▸ **Provided material**:
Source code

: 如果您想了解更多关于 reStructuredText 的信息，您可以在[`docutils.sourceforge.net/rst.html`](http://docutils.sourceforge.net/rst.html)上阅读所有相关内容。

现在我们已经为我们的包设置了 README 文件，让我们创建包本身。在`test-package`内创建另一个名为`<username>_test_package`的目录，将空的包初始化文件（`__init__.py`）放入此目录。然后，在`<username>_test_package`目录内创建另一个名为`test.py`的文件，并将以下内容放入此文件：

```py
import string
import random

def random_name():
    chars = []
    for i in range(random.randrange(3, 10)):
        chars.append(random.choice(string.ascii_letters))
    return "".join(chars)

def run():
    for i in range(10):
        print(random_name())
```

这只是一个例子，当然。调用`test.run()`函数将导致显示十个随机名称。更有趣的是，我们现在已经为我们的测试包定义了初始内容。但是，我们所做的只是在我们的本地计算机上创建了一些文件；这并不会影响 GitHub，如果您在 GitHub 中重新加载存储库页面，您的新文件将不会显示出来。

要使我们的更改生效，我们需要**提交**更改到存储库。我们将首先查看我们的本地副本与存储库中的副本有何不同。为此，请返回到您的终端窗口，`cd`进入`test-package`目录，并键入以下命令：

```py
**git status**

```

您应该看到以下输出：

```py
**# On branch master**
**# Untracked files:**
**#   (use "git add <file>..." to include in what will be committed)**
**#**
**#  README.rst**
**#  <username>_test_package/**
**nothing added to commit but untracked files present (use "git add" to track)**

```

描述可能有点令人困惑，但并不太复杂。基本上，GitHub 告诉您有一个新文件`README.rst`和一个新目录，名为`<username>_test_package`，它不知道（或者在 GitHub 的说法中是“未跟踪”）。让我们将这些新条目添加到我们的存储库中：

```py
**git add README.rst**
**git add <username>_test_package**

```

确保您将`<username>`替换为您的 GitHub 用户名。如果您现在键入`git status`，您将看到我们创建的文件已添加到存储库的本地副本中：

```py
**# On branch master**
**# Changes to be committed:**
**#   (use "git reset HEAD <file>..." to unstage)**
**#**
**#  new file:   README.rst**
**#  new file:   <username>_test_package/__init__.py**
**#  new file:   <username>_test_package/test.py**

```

▸ **Task to carry out**: Return all lines of the data in which the string "range" appears.

▸ **Solution**:
    for i in range(random.randrange(3, 10)):
    for i in range(10):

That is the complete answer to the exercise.